Editorial

EN NUESTRA OPINIÓN: Farsa electoral en Venezuela

El presidente de Venezuela, Nicolás Maduro, adelantó las elecciones para el mes de abril.
El presidente de Venezuela, Nicolás Maduro, adelantó las elecciones para el mes de abril. AP

El mandatario venezolano Nicolás Maduro anunció esta semana que las elecciones presidenciales se adelantarán y tendrán lugar en abril. La ilegítima Asamblea Nacional Constituyente –un títere de Maduro que suplanta a la Asamblea Nacional, de mayoría opositora– aprobó inmediatamente la decisión de adelantar los comicios.

Se trata de una nueva maniobra de Maduro para seguir atrincherado en el poder tomando por sorpresa a la oposición. El dirigente chavista sabe que su régimen ha perdido cualquier resto de prestigio. Es incapaz de resolver la profunda crisis económica que devasta al país; la corrupción tiene la magnitud de una epidemia, y la represión es brutal.

El último episodio represivo en una larga serie de atrocidades fue la masacre del Junquito, en la que el policía rebelde Óscar Pérez murió en un ataque demoledor de las autoridades contra la vivienda en la que se refugiaba el insurgente junto a seis compañeros.

Pérez, que el año pasado protagonizó un espectacular ataque contra el Tribunal Supremo –en el que no hubo víctimas– como protesta contra el gobierno, trató de entregarse a las autoridades el pasado 15 de enero, al verse cercado en el barrio del Junquito, en las afueras de Caracas. Pero la orden, evidentemente, era matarlo en el lugar. La matanza demostró hasta qué punto está dispuesto a llegar el régimen de Maduro con tal de mantenerse en el poder.

La muerte de Pérez y sus compañeros levantó una ola de protestas en Venezuela y en el extranjero.

El anuncio del adelanto de las elecciones presidenciales también fue recibido con gestos de rechazo en todas partes.
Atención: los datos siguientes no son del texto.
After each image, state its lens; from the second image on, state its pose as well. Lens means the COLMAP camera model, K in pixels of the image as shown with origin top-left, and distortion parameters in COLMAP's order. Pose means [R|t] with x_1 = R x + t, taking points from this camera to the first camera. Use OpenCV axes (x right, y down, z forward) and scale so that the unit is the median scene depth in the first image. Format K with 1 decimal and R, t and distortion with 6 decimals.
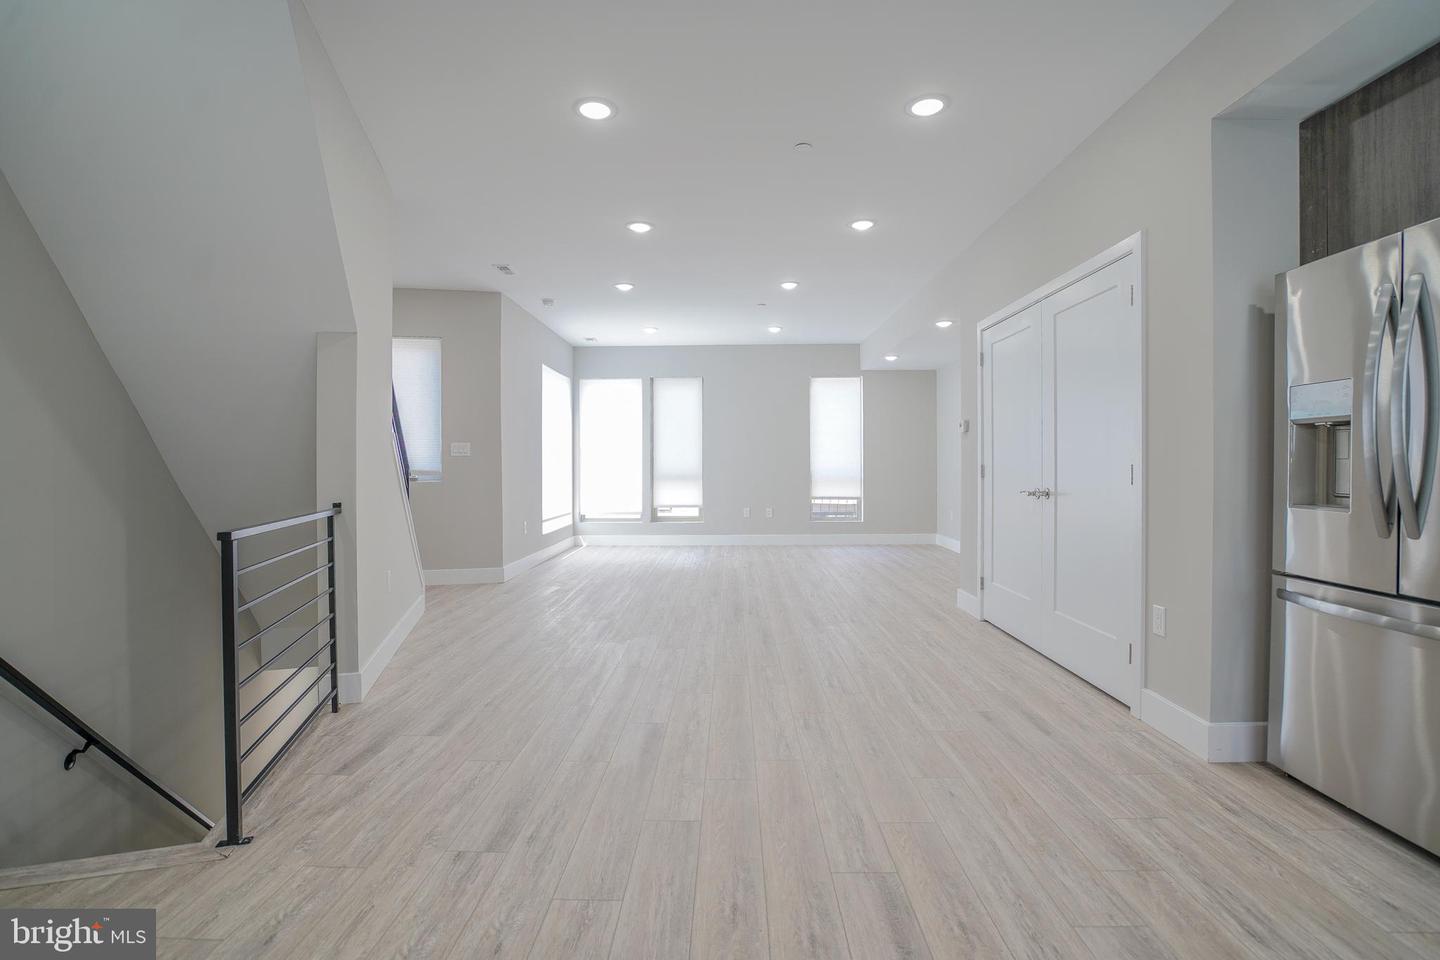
lens RADIAL K [[690.0, 0, 722.8], [0, 690.0, 449.6], [0, 0, 1]] dist [-0.002381, -0.000090]
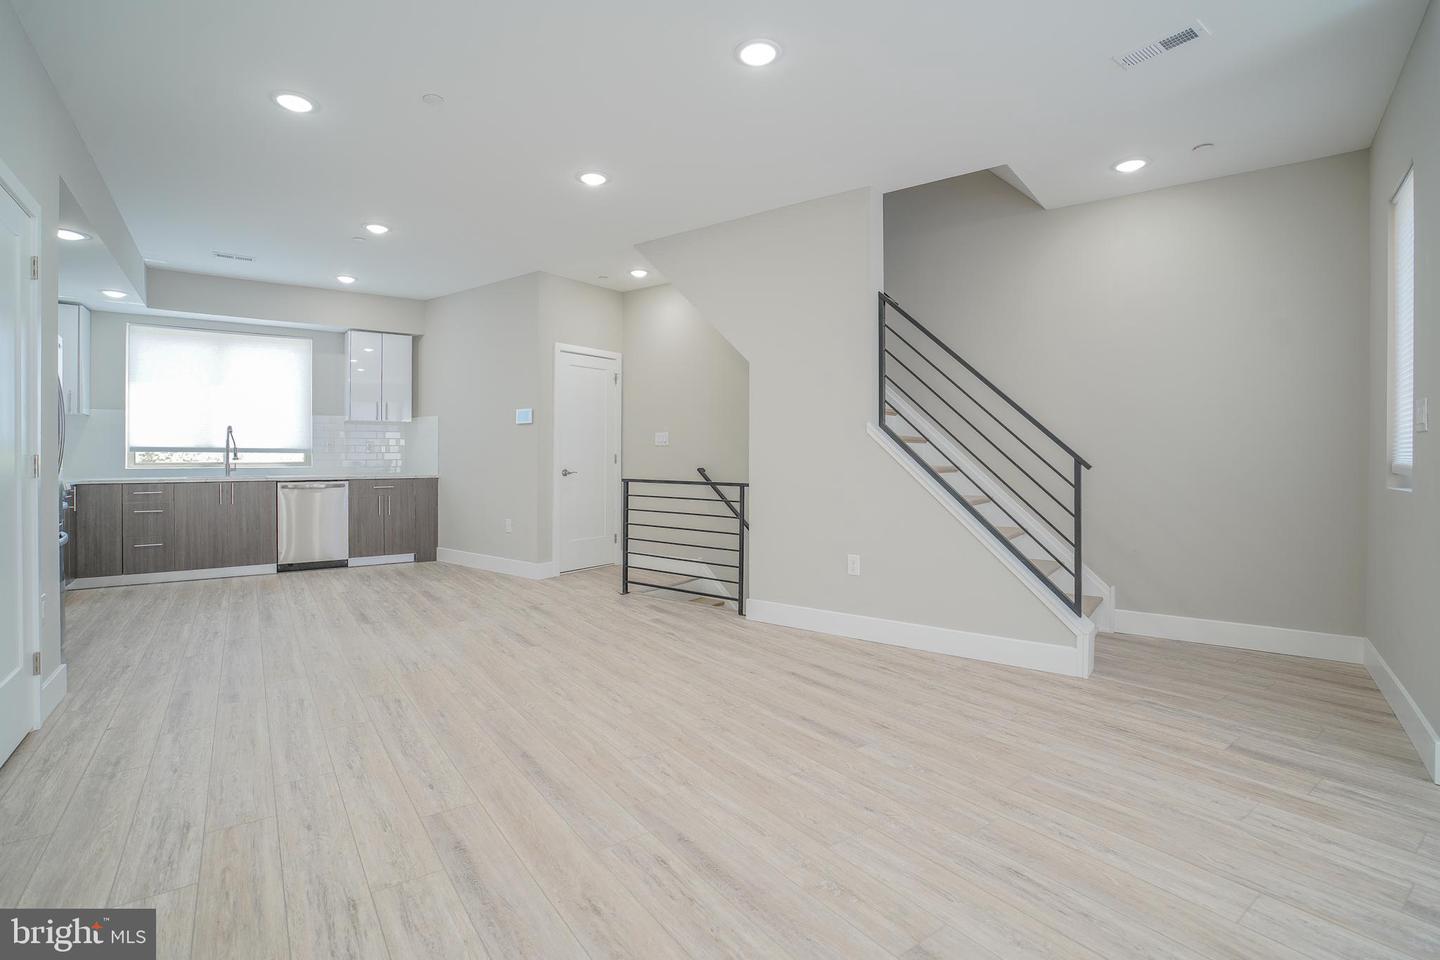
lens RADIAL K [[679.9, 0, 719.0], [0, 679.9, 456.7], [0, 0, 1]] dist [-0.056292, 0.024391]
pose [[-0.806080, 0.001476, -0.591805, 0.384123], [0.014715, 0.999738, -0.017549, 0.053665], [0.591624, -0.022855, -0.805890, 2.250859]]
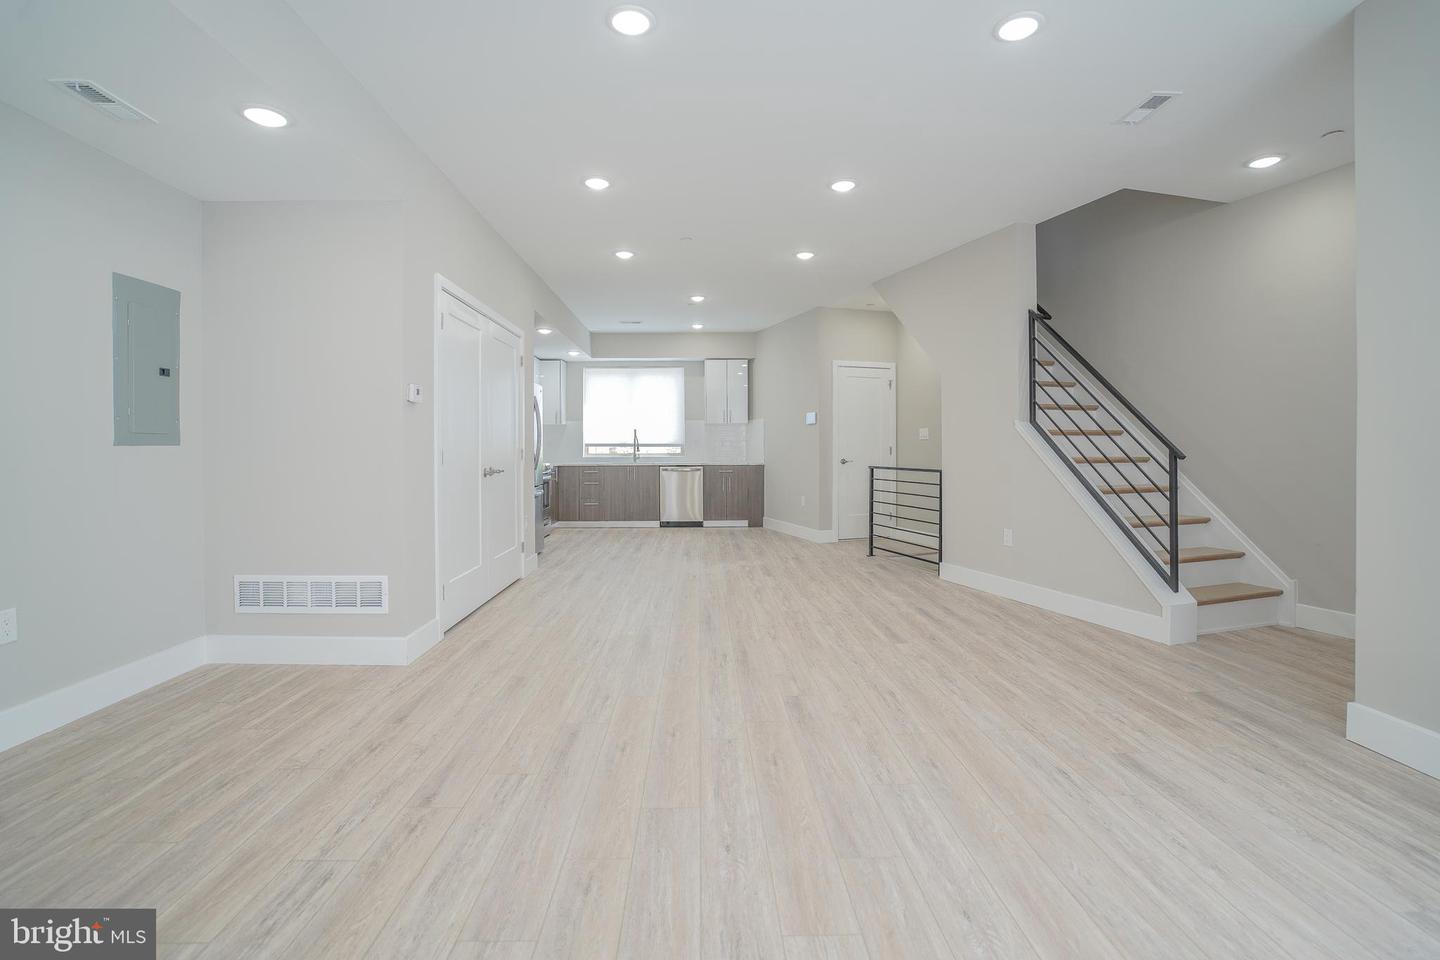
lens RADIAL K [[690.0, 0, 722.8], [0, 690.0, 449.6], [0, 0, 1]] dist [-0.002381, -0.000090]
pose [[-0.999026, 0.004883, -0.043846, 0.126485], [0.005851, 0.999741, -0.021985, 0.069334], [0.043727, -0.022221, -0.998796, 2.958364]]
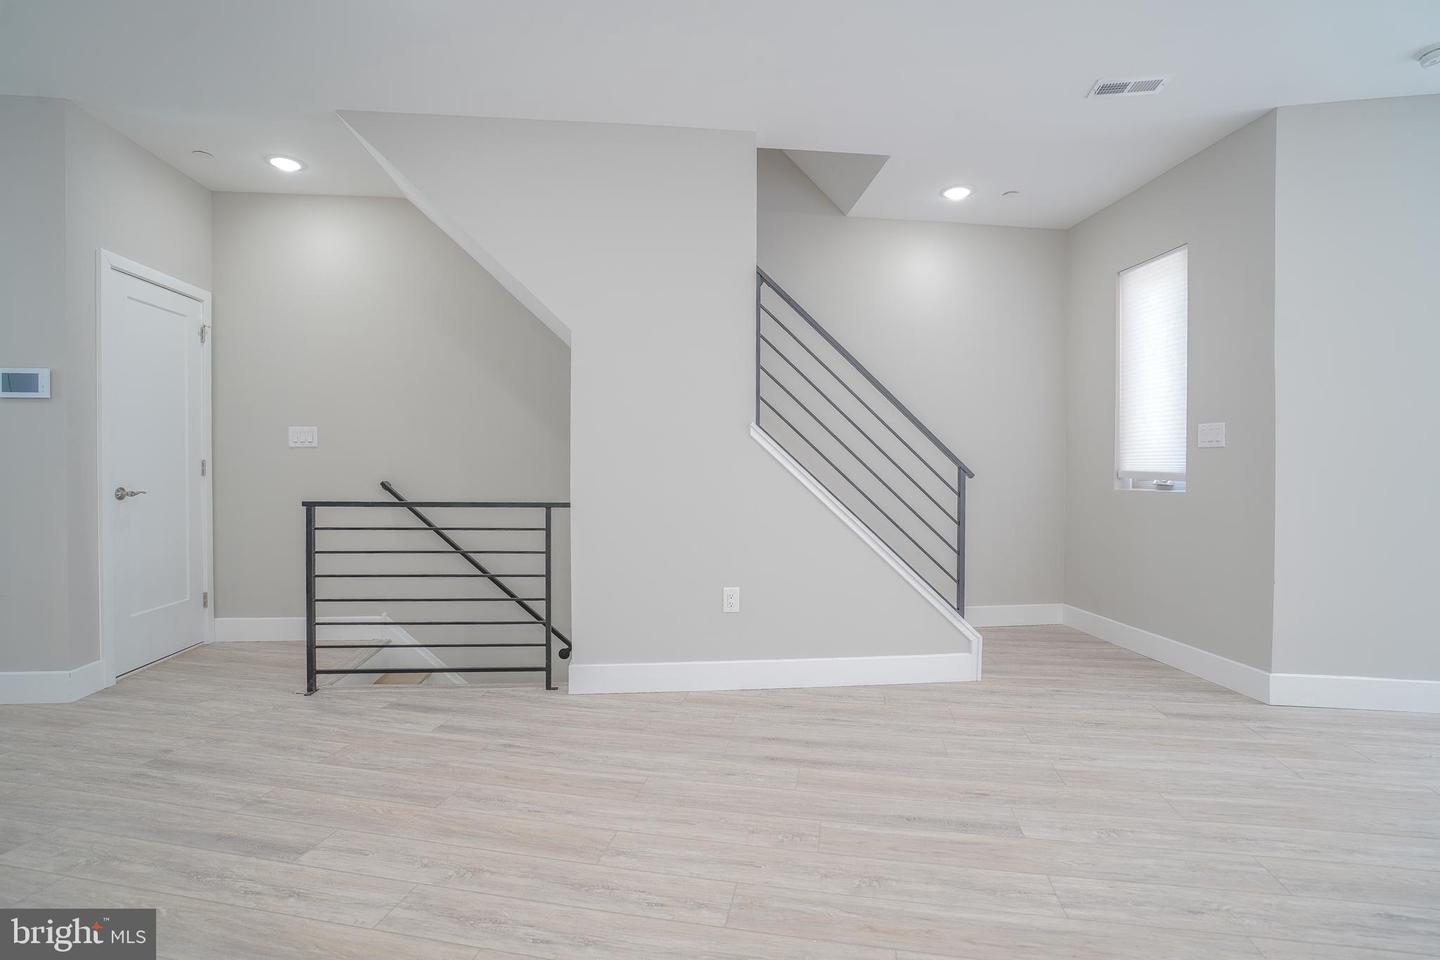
lens RADIAL K [[677.4, 0, 710.6], [0, 677.4, 476.4], [0, 0, 1]] dist [-0.062907, 0.025460]
pose [[-0.175026, 0.016023, -0.984433, 0.439022], [0.020357, 0.999713, 0.012652, 0.037457], [0.984353, -0.017826, -0.175302, 1.470859]]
Luis Almagro, secretario general de la Organización de Estados Americanos (OEA), dijo el martes pasado que la convocatoria a los comicios era una “farsa”.

Los 14 países que integran el Grupo de Lima, en una reunión que tuvo lugar el mismo día en Santiago de Chile, dijeron que el adelanto del sufragio “imposibilita la realización de elecciones presidenciales democráticas, transparentes y creíbles”.

El gobierno de Estados Unidos también manifestó su inconformidad con la realización anticipada de las elecciones. “Apoyamos un sistema de elecciones real, completo y justo y no a la ilegítima Asamblea Constituyente”, dijo Heather Nauert, portavoz del Departamento de Estado norteamericano.

El problema es que ante el evidente fracaso de las negociaciones políticas que llevaban a cabo el gobierno de Maduro y la oposición en la República Dominicana, el chavismo toma la iniciativa y realiza una maniobra sorpresiva que deja desconcertados a los opositores y sin tiempo para presentar una propuesta sólida en los comicios adelantados. La oposición ni siquiera tiene candidato todavía, mientras el partido de gobierno, el Partido Socialista Unido de Venezuela (PSUV), lleva como único aspirante al actual jefe de Estado, Maduro.

La decisión de adelantar el sufragio se produjo a raíz del anuncio de la Unión Europea de aplicar sanciones contra siete altos funcionarios del gobierno venezolano como castigo por la represión. El dirigente chavista Diosdado Cabello dijo a manera de respuesta: “Si el mundo nos aplica sanciones, nosotros realizaremos elecciones”.

A la astucia de la trampa electoral se suma la arrogancia de los que siguen detentando el poder en Venezuela pese al repudio de la mayoría de los ciudadanos y pese al llamamiento internacional por buscar una solución a la crisis política y económica que sacude al país sudamericano.

Maduro piensa que la elección consolidará su poder y dará legitimidad a su presidencia. Lo cierto es que el chavismo como sistema de gobierno ha fracasado y los venezolanos no quieren la continuación del régimen, por mucho que Maduro se empeñe en ganar tiempo con una farsa electoral.